The violent and the helpless

There was one day while I was unpacking my little lunch bag back in middle school that I still remember and won’t forget anytime soon. Maybe you had an experience similar to this in your school. I hope you did not.

There was a student who, for some reason, became aggravated and proceeded to start screaming and lashing out erratically, hitting her two aides at the table as well as knocking her lunch tray up in the air and then down onto her face and hair.

I remember seeing the food pieces in her tangled hair and feeling slight revulsion and then returning to face my tablemates to whisper about the incident a little, but then return to our daily conversations of the many woes of middle schoolers. That was because incidents like that were not so uncommon, but moreover, it was because that girl was sitting at the “special needs” table. Already in middle school it was normal for us to see violent outbursts from various classmates who were in the special needs classes. And seeing their aides whisk them off behind closed doors to placate them seemed to just feed the idea that these children were meant to be kept separate from the rest of us.

I have a twin sister who has special needs. She is very high-functioning; she can talk with you and read your body language, she can pick up on most subtle cues in conversation like sarcasm and even use it a bit herself. She does not ever have violent outbursts and she has never caused harm to herself or anyone else.

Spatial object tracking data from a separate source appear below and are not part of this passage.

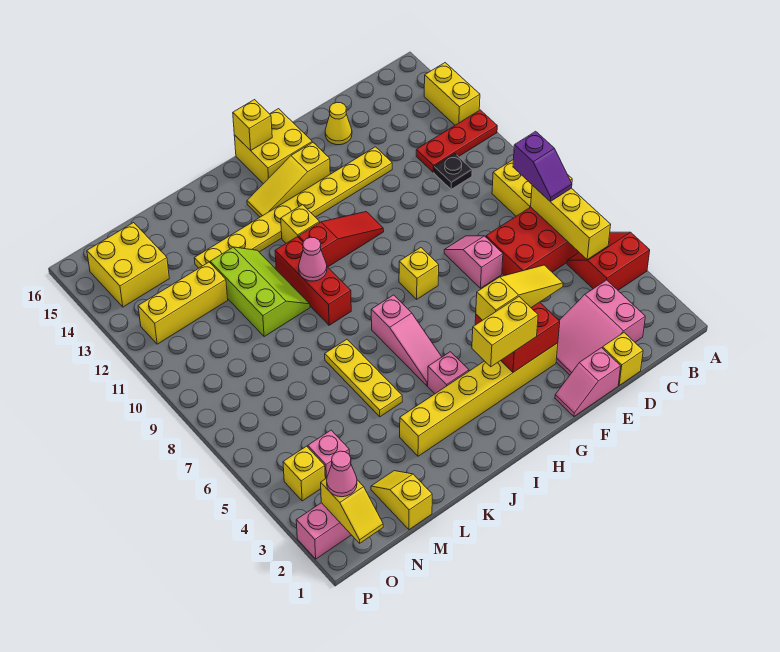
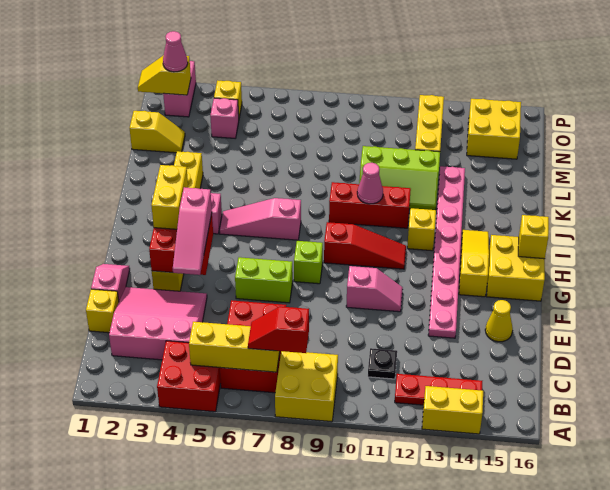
red 2x2 slope [567,232,650,290] -> red 2x2 brick [157,341,221,412]
red 1x3 plate [416,110,497,172] -> red 1x3 plate turned to [395,374,482,405]
purple 1x2 slope [513,131,572,201] -> red 1x2 slope [248,306,309,353]
pink 2x3 slope [556,280,645,375] -> pink 3x3 slope [109,287,207,360]
yellow 1x3 slope [476,265,563,320] -> pink 1x3 slope [173,187,212,275]
pink 1x2 slope [444,236,503,288] -> pink 1x2 slope moved to [346,266,403,312]
yellow 1x8 plate [194,147,392,268] -> pink 1x8 plate [428,166,465,338]
none -> lime 1x2 brick [235,257,293,303]
yellow 1x1 brick [399,248,439,299] -> lime 1x1 brick [294,241,323,284]
red 1x3 slope [299,212,384,267] -> red 1x3 slope turned to [324,222,406,269]
yellow 1x3 plate [325,339,402,417] -> none

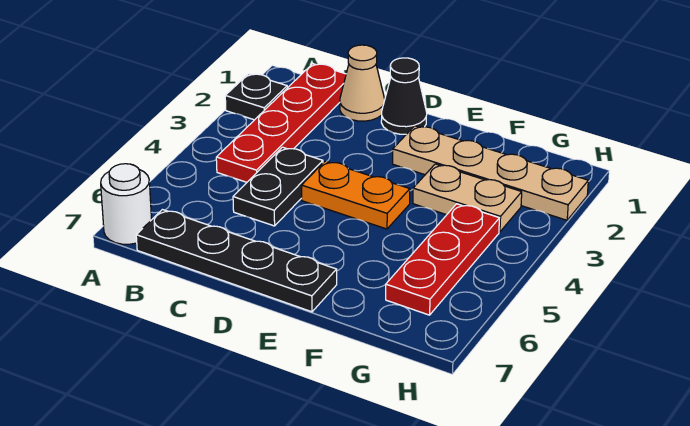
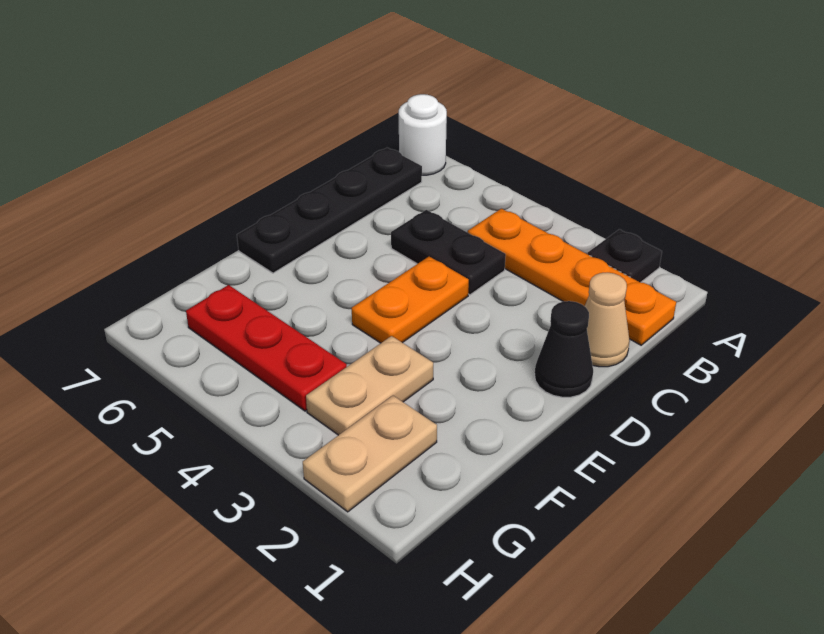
red 1x4 plate [216,64,346,182] -> orange 1x4 plate [468,209,676,345]
tan 1x4 plate [393,126,588,220] -> tan 1x2 plate [303,396,437,512]

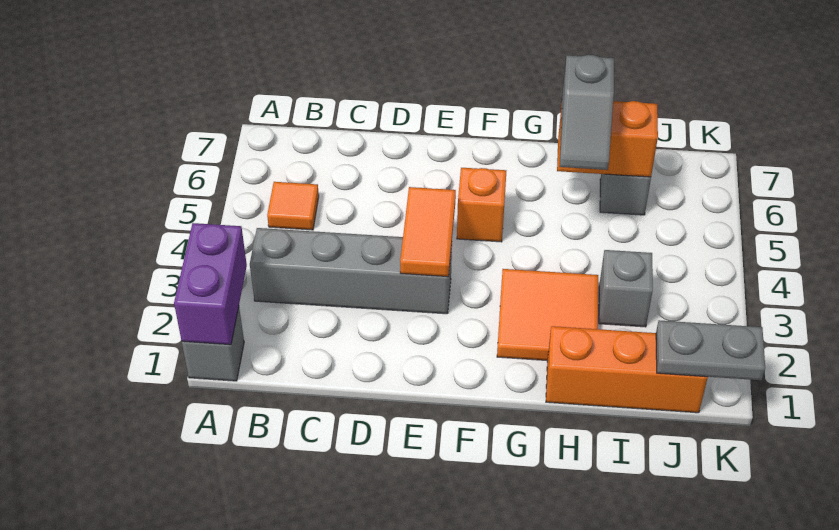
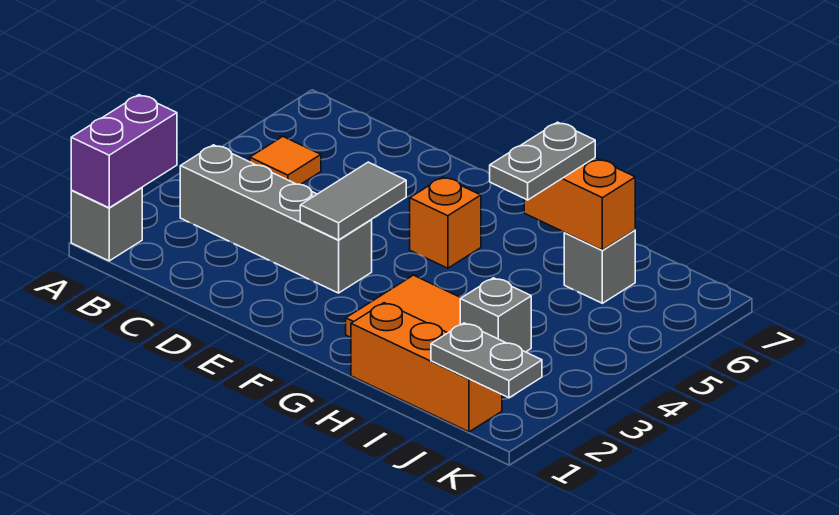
orange 1x2 tile [400,187,456,277] -> grey 1x2 tile [300,162,406,240]
grey 1x2 slope [560,55,614,170] -> grey 1x2 plate [490,122,595,200]

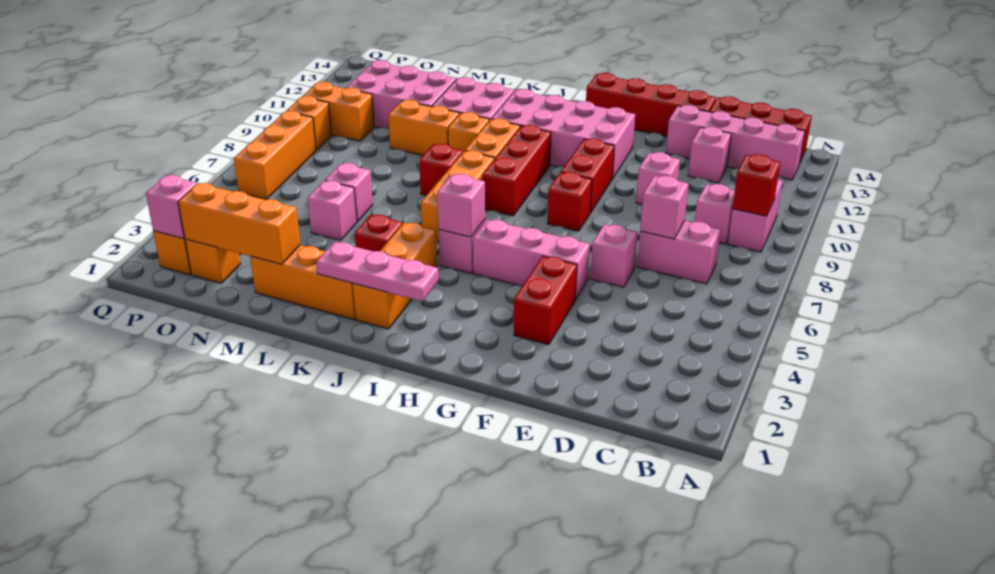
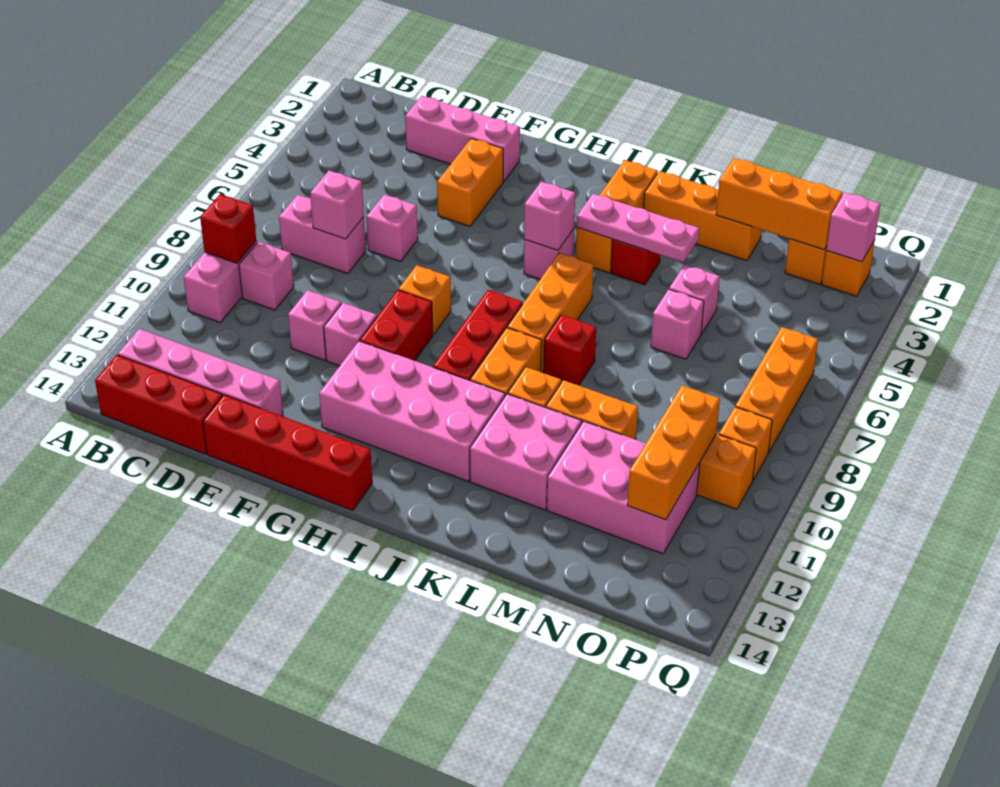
pink 1x1 brick [688,127,731,183] -> pink 1x1 brick moved to [324,303,377,366]
red 1x2 brick [514,256,577,345] -> orange 1x2 brick [437,138,503,226]
pink 1x3 brick [473,219,590,300] -> pink 1x3 brick moved to [405,96,520,181]
red 1x1 brick [547,172,592,231] -> orange 1x1 brick [399,265,451,335]
pink 1x3 plate [317,242,439,301] -> pink 1x3 plate moved to [577,194,699,262]
none -> orange 1x3 brick [627,385,720,520]

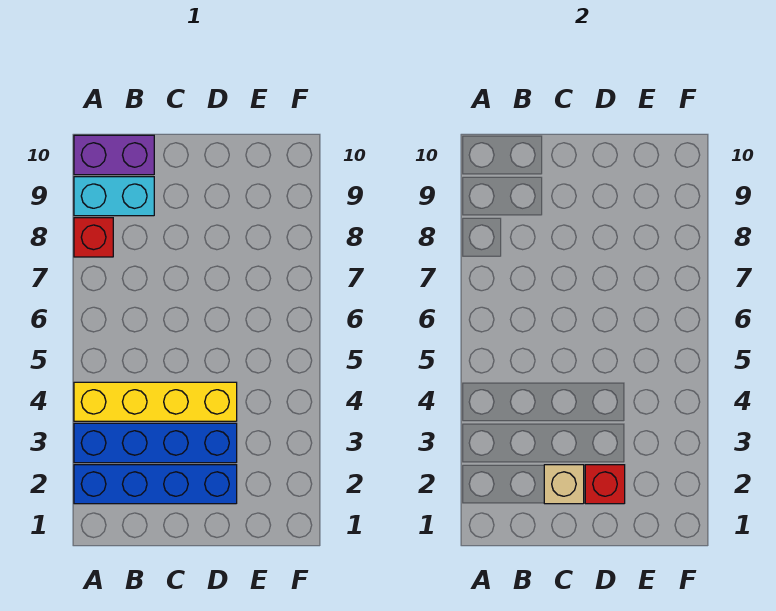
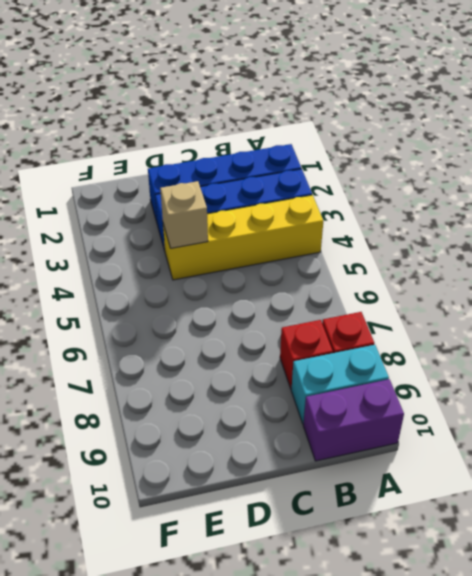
tan 1x1 brick [544,465,584,504] -> tan 1x1 brick moved to [160,181,208,248]
red 1x1 brick [585,465,625,504] -> red 1x1 brick moved to [280,320,333,389]

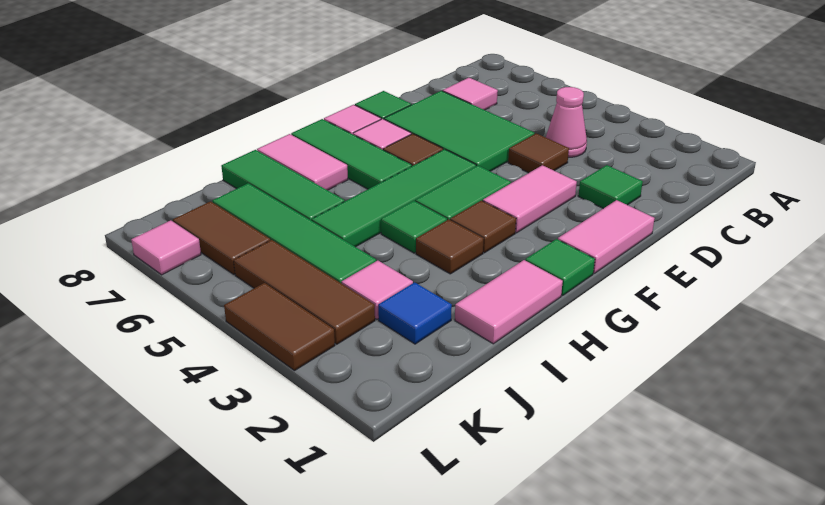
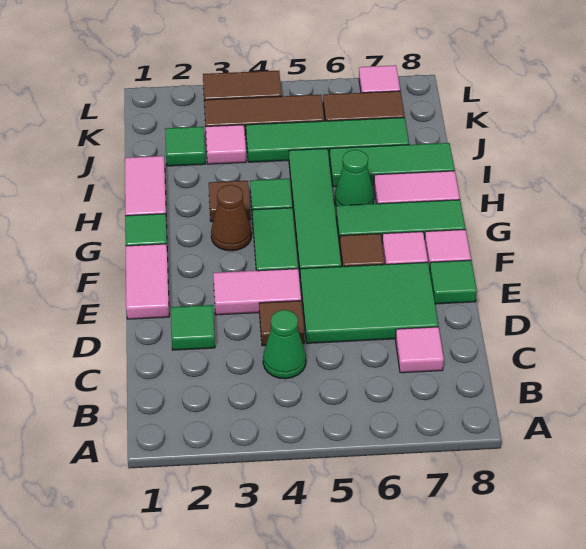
pink 1x1 cone [546,87,587,158] -> green 1x1 cone [263,310,306,379]
pink 1x2 tile [483,165,577,233] -> pink 1x2 tile turned to [213,269,301,315]
brown 1x1 tile [450,201,516,253] -> brown 1x1 cone [211,185,252,251]
none -> green 1x1 cone [334,150,374,206]
blue 1x1 tile [378,282,452,344] -> green 1x1 tile [165,127,205,166]

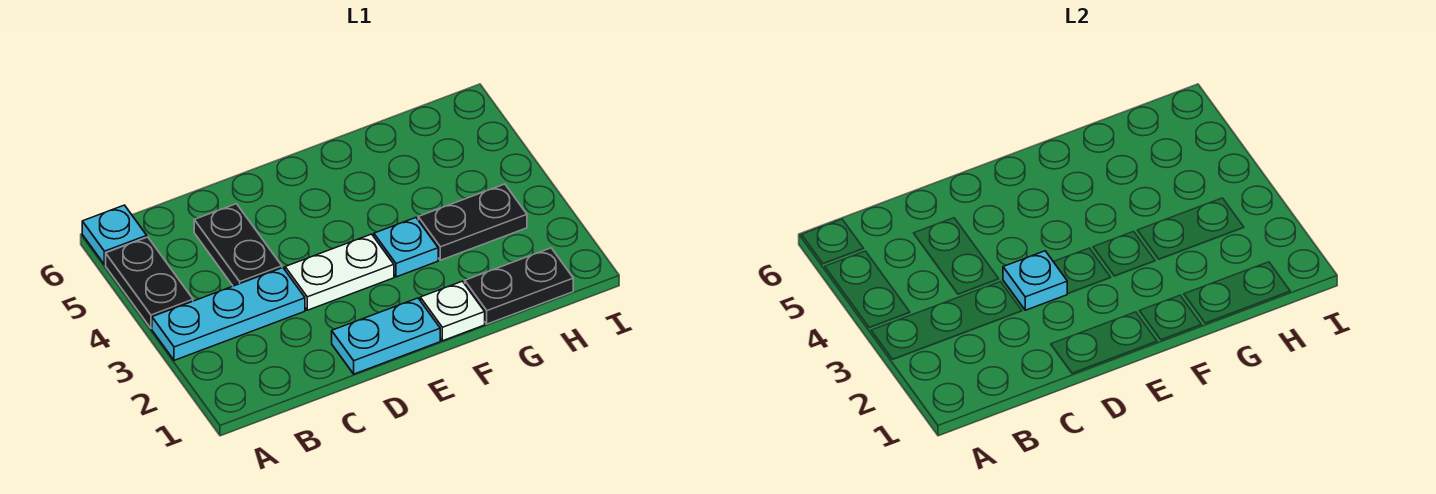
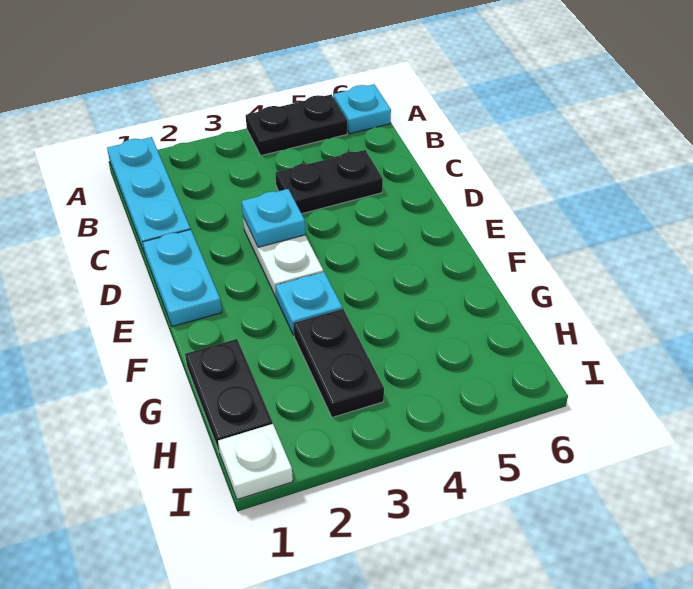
cyan 1x3 plate [152,268,305,360] -> cyan 1x3 plate moved to [107,137,190,254]
white 1x1 plate [420,281,485,341] -> white 1x1 plate moved to [218,424,293,500]

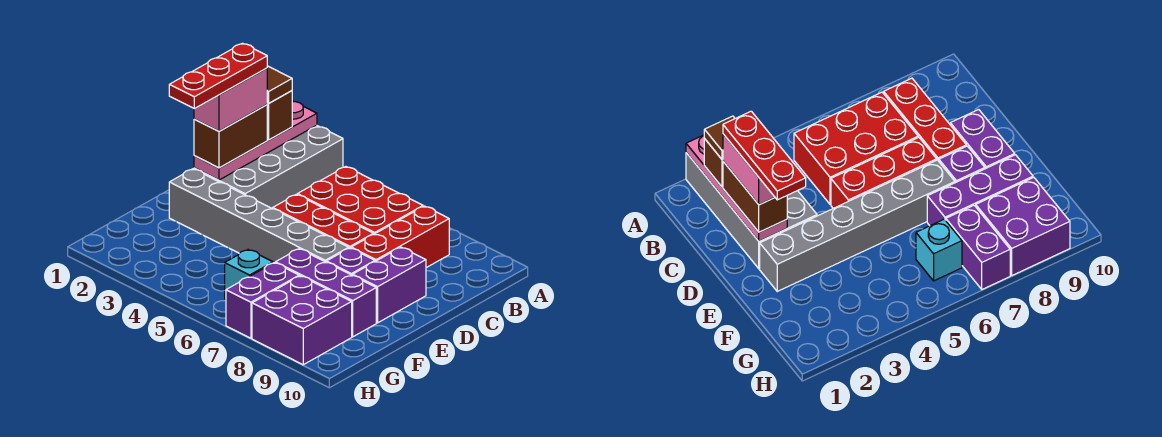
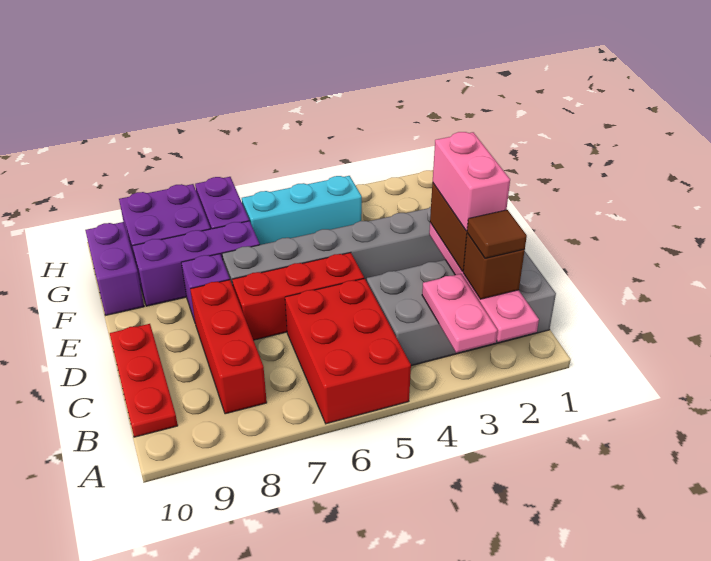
grey 2x4 brick [194,125,343,209] -> grey 2x4 brick turned to [367,251,556,366]
none -> pink 1x2 plate [422,274,497,353]
red 2x3 brick [297,167,423,234] -> red 2x3 brick turned to [285,278,411,424]
red 1x3 plate [169,43,267,108] -> red 1x3 plate moved to [110,324,178,437]
purple 1x2 brick [353,247,426,323] -> purple 1x2 brick moved to [85,222,144,315]
cyan 1x1 brick [225,250,273,299] -> cyan 1x3 brick [242,176,362,245]

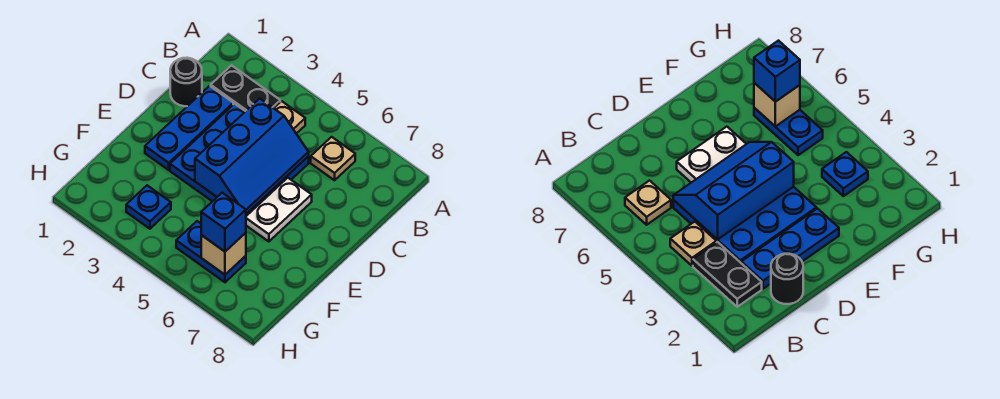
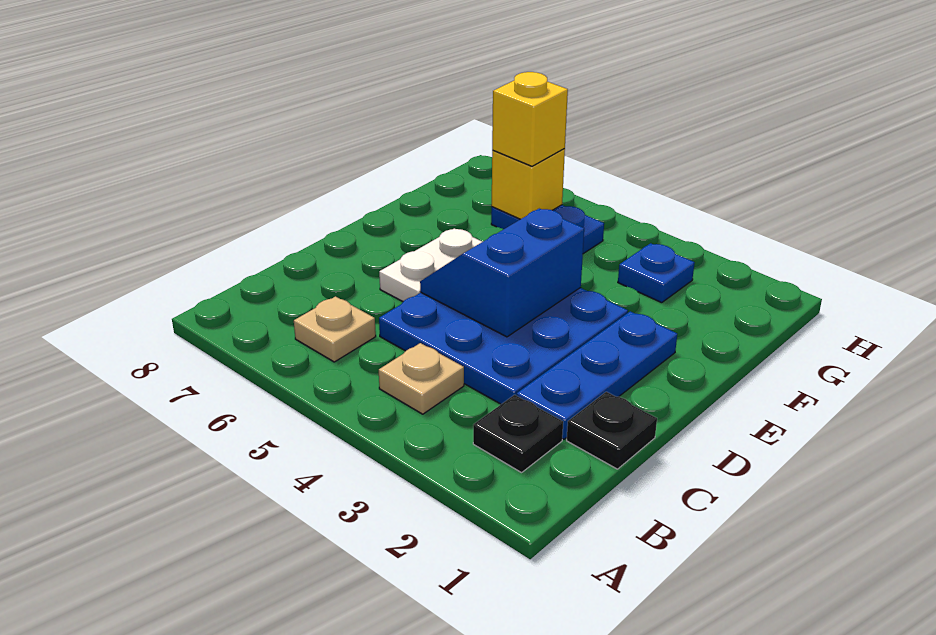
black 1x2 plate [211,65,280,111] -> black 1x1 plate [473,395,563,473]
black 1x1 round brick [170,58,202,106] -> black 1x1 plate [567,392,657,469]
blue 2x3 slope [195,98,309,214] -> blue 2x2 slope [420,209,584,337]
tan 1x1 brick [201,233,246,275] -> yellow 1x1 brick [492,149,565,219]
blue 1x1 brick [201,193,246,251] -> yellow 1x1 brick [492,72,568,166]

Growing up, at first I accepted without question that my sister had to go to different classes sometimes because she was slightly different from everyone else. Then, as we got older and she started to fall behind the class as the material became more complex, I saw her less and less until she only had “special needs classes,” and her classes with everyone from our grade came to an end. But the grownups knew best, and I still got to see her at lunch so I figured it was fine. And then we moved to Georgia.

One day I remember walking by my sister’s classroom and seeing her and a few other of her classmates sitting watching cartoons. Initially I felt jealous that she got to watch cartoons at school. But as she came home more and more often with stories of her day at school filled with one class after the other of just play time and recess, I wondered what she was actually learning. That was when I first started thinking about how my sister’s education might be different from my own and how that might not actually be a good thing. We moved away from Georgia and eventually settled in Wisconsin to finish out high school, and that is where I found my strongest complaint against the education given to children who are deemed to have special needs.

My sister would often complain of how she was scared of the violent outbursts of her classmates, and she even mentioned to my parents that one time one of them yelled at her for singing on the bus to school and tried to rip off her gloves she loved with the tiny bells on them. That was when I started to question why students experiencing problems with anger management are grouped in with students experiencing severe mental and physical handicaps.

A majority of the students in my high school who were experiencing problems with anger management had no physical handicaps and their mental handicaps were mostly due to the stress and depression they were probably trying to deal with. Many of them had terrible experiences at the homes they lived in and families that abused them, or no families at all.

I agree that these students would be able to calm down quicker in places where there are less students, which means perhaps some classes apart from the regular class group in which aides can help find triggers for emotional disturbance. They could then try to help these students overcome them with the goal of someday being able to fully participate within the regular class group again to grow in their social interactions.

But students who have severe physical and/or mental handicaps are not in the same category as students with anger issues and they need different approaches to help them grow. An institution of education, private or public, should strive to adapt their methods to best suit each incoming student as best as they can.

Keeping students who cannot defend themselves in a place with other students who might be easily triggered into violent outbursts is not an environment in which education is the priority. That is an environment in which lazy categorization of saying “they all have problems that keep them from the regular kids so they are all similar,” then actually hurts the chances these children have to learn. How can you learn in class if you are scared of your classmates?